Records for processing
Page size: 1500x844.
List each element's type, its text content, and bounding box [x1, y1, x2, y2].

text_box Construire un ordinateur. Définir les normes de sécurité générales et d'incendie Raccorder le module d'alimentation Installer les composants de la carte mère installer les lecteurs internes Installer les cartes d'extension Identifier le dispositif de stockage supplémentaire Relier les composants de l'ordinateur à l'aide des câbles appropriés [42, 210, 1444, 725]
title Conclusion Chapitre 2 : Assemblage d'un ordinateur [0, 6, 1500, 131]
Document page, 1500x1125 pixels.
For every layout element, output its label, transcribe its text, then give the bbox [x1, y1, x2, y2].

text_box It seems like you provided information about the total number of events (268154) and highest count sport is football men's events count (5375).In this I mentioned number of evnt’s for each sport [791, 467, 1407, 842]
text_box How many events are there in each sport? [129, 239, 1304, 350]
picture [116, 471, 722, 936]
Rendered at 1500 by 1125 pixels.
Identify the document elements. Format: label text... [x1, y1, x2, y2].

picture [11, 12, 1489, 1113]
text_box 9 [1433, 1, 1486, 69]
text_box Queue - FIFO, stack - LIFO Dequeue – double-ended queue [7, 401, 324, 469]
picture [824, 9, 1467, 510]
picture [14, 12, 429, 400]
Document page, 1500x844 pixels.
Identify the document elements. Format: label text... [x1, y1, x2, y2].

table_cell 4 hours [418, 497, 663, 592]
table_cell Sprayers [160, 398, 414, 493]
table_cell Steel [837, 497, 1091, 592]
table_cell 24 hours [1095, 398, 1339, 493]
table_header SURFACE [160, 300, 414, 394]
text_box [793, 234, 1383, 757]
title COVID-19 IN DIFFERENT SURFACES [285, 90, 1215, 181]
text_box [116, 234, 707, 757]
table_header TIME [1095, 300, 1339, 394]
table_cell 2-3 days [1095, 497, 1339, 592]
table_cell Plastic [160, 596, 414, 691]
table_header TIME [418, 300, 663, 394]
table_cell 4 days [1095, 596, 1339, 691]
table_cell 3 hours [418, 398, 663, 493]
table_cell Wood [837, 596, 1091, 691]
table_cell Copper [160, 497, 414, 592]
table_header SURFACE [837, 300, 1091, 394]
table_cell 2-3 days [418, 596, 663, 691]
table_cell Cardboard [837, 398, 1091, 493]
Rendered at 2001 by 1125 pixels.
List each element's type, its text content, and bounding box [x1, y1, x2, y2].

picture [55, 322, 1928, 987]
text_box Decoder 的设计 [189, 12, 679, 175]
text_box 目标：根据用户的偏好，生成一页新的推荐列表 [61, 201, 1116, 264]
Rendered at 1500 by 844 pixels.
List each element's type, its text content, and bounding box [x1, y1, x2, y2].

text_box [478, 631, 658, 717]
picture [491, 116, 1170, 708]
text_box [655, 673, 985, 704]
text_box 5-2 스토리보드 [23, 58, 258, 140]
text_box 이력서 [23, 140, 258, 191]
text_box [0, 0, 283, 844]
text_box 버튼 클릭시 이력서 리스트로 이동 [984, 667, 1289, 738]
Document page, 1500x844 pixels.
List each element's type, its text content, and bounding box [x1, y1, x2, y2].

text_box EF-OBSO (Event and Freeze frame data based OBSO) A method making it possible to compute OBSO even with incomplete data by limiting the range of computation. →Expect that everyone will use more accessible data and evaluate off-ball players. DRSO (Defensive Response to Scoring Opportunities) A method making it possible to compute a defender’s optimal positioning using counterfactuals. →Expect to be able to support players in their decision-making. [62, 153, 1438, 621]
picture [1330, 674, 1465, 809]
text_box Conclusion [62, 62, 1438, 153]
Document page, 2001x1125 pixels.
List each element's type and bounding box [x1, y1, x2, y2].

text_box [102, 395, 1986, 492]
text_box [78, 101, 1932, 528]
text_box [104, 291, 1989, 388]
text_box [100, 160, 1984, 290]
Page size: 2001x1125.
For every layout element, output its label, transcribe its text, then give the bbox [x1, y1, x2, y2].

Required work
Taking the line that contains "Document page, 2001x1125 pixels." as the first and the last line of the material as the final one, transcribe that span exactly and include nothing else.

Task output
Document page, 2001x1125 pixels.
List each element's type and bounding box [x1, y1, x2, y2].

text_box [102, 395, 1986, 492]
text_box [78, 101, 1932, 528]
text_box [104, 291, 1989, 388]
text_box [100, 160, 1984, 290]
Page size: 2001x1125.
For every layout element, output its label, transcribe its text, then give the bbox [x1, y1, x2, y2].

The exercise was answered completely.